ESPN, check your messages: Last week, C.R. Johnson, daredevil and ESPN X-Games performer/competitor, was killed doing his acrobat skiing thing. A year ago, Jeremy Lusk, ESPN X-Games freestyle motocross performer/competitor, was killed after he crashed his motorcycle performing a stunt during a competition.

Neither young man died on ESPN’s invite or on ESPN’s time or dime. ESPN has been very lucky, that way. So far.

America gets to enjoy Devils’ Emrick

Wonder if folks around the U.S. realize Mike Emrick, throughout these Olympics, was no different than he is throughout the Devils’ season.

Russian Ice Hockey Federation director Budinsky Seligsinov yesterday announced that in order to buy tickets to the Olympic gold medal game in 2014 in Russia, one also must purchase tickets to the 2018 and 2022 gold medal games.

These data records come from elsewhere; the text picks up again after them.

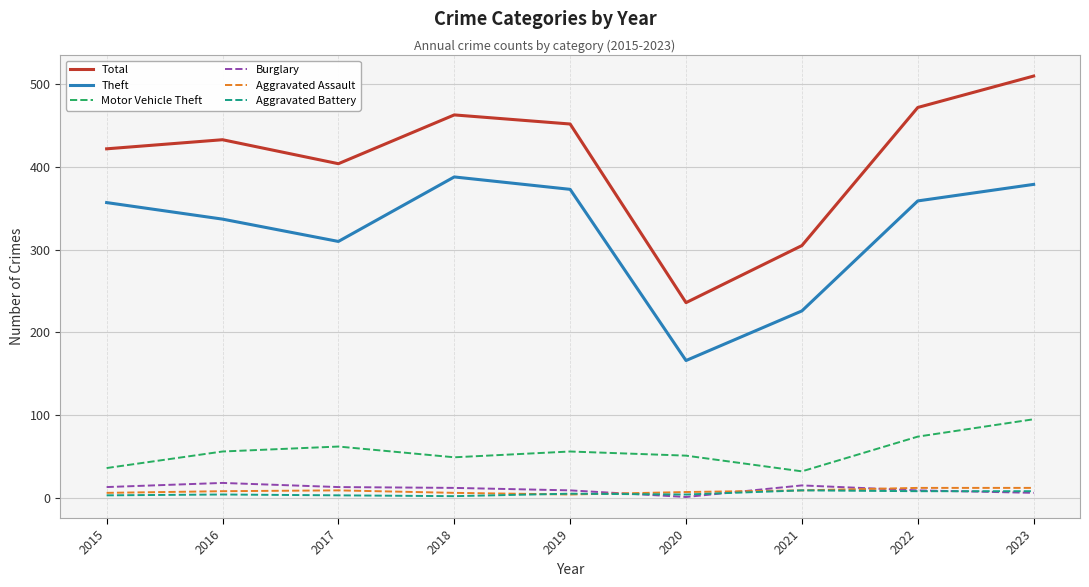

How many Aggravated Battery values are between 3 and 8?

7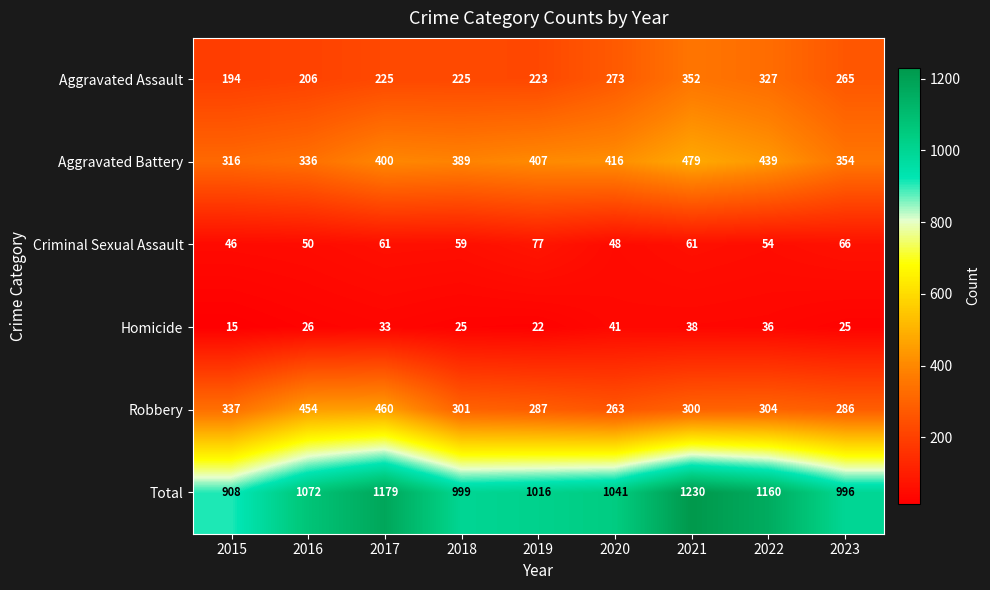

What is the approximate value of Robbery at 2016, to the nearest 50?

450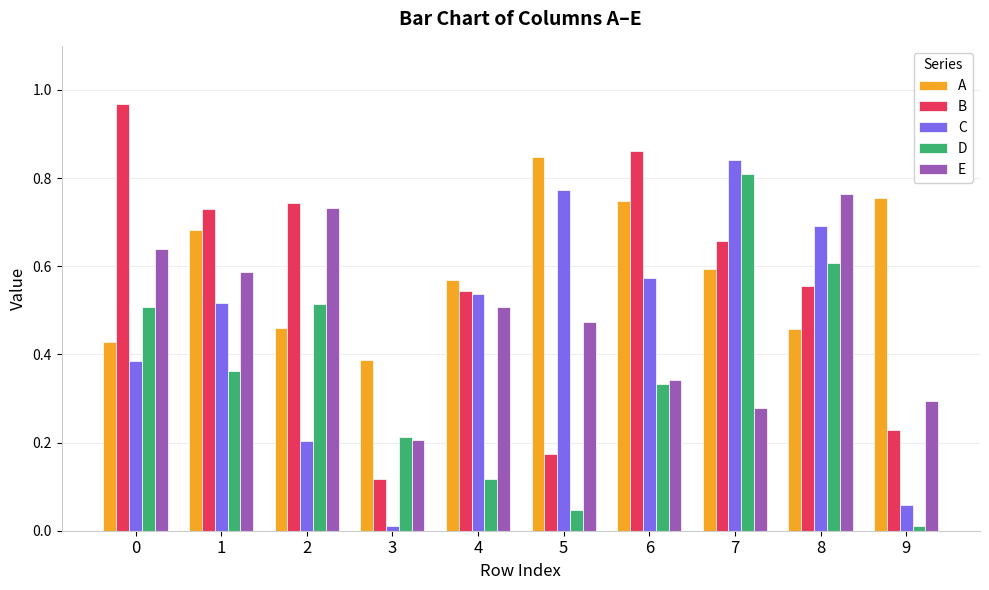

Which category has the highest value in the A series?

5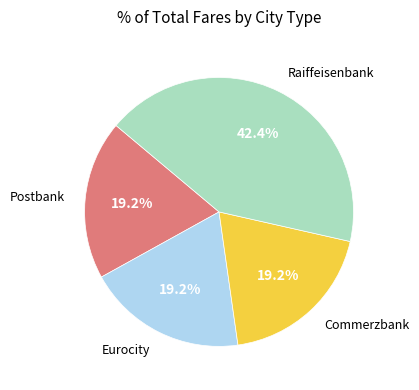

Count the number of slices in the pie.

4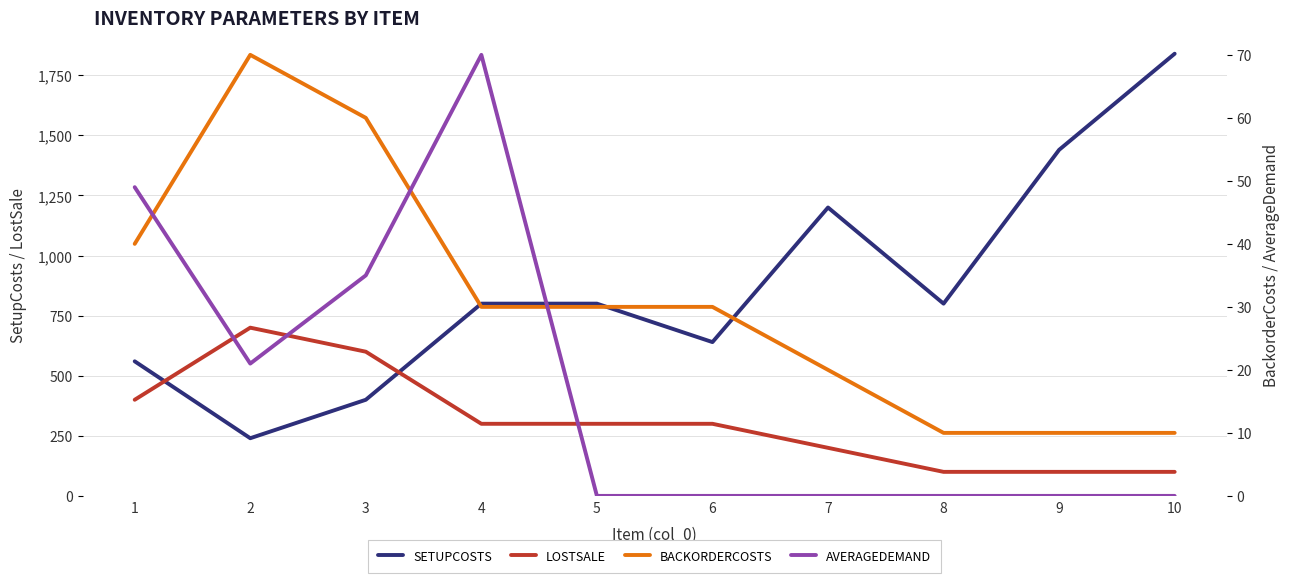

Which series has the largest range (max minus min)?

SetupCosts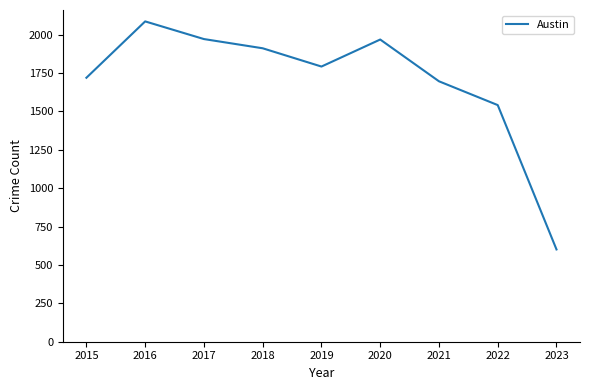

Between 2016 and 2019, which is larger?

2016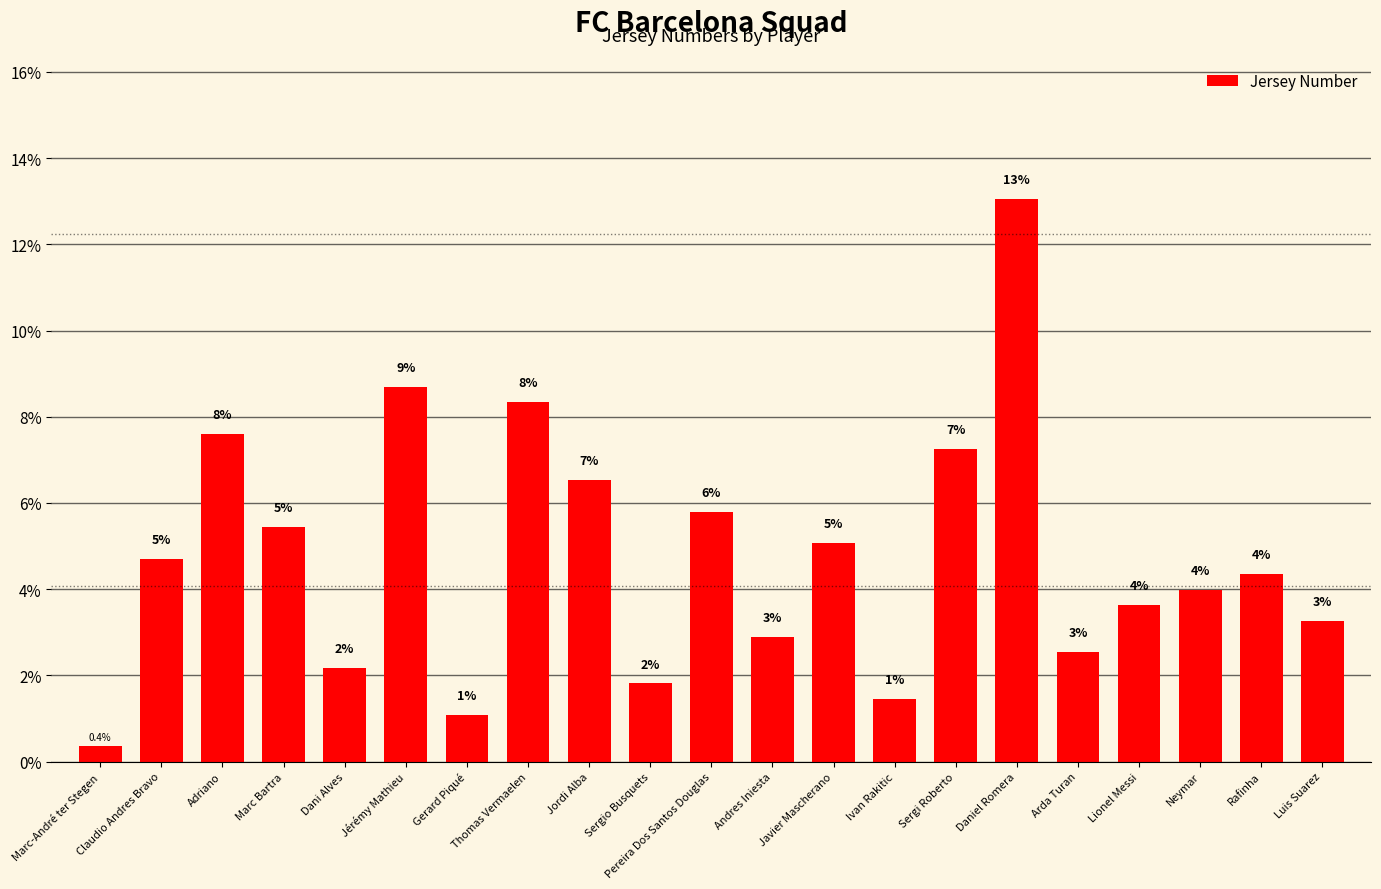

Reading left to right, list all the values displayed in this chart.

Marc-André ter Stegen=0.4	Claudio Andres Bravo=4.7	Adriano=7.6	Marc Bartra=5.4	Dani Alves=2.2	Jérémy Mathieu=8.7	Gerard Piqué=1.1	Thomas Vermaelen=8.3	Jordi Alba=6.5	Sergio Busquets=1.8	Pereira Dos Santos Douglas=5.8	Andres Iniesta=2.9	Javier Mascherano=5.1	Ivan Rakitic=1.4	Sergi Roberto=7.2	Daniel Romera=13.0	Arda Turan=2.5	Lionel Messi=3.6	Neymar=4.0	Rafinha=4.3	Luis Suarez=3.3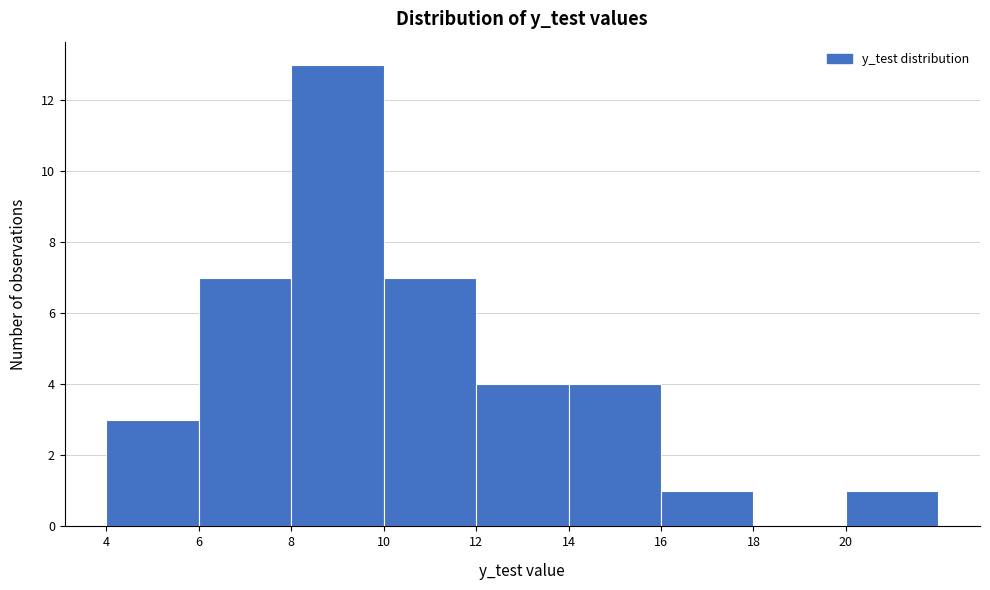

Over which range of the x-axis is the bar tallest?

8 to 10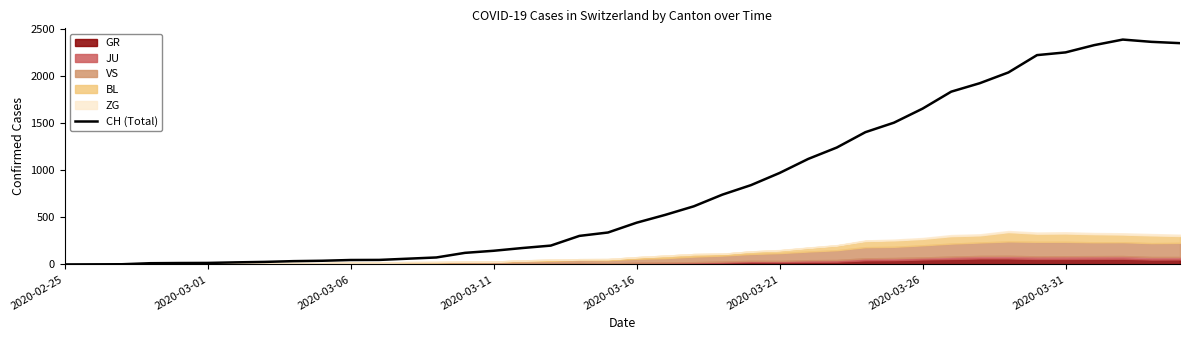

How many values are above zero?

39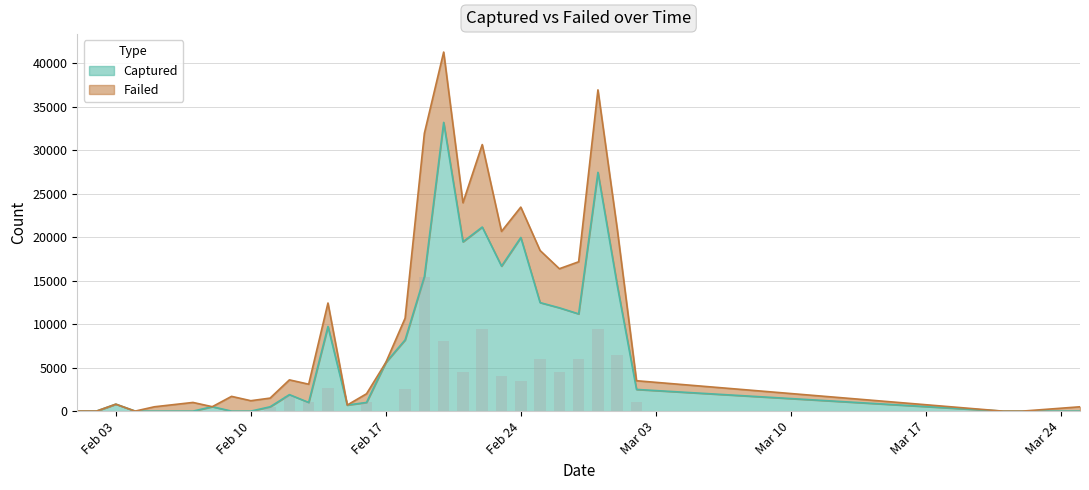

Is the value of Captured at 2025-02-02 greater than the value of Failed at 2025-02-26?

No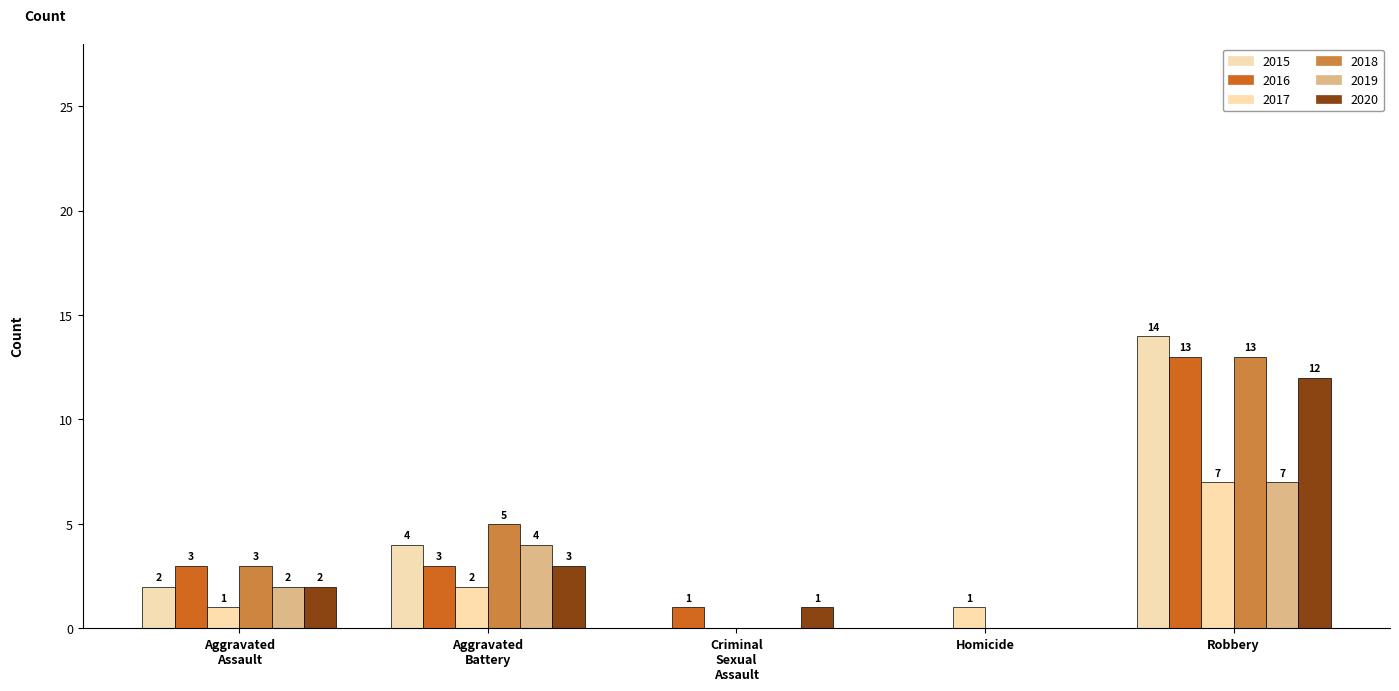

What is the total value across all series at Homicide?

1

Strong thought from NBC’s Jeremy Roenick before the overtime: Someone in this game will soon “become a national hero.” And when it ended, NBC’s Ed Olczyk nailed it: “What a wonderful tournament.”

I figured the U.S. hockey team was a lock after the Nets beat the Celtics in Boston on Saturday, seeing how the moon was upside down.

Clearly, Kenny Albert inherited his preparation gene from his old man. Friday, he had Canada-Slovakia well covered, good player backgrounds and historical tidbits thrown in. Who knew K. Albert could operate without Tony Siragusa in his ear?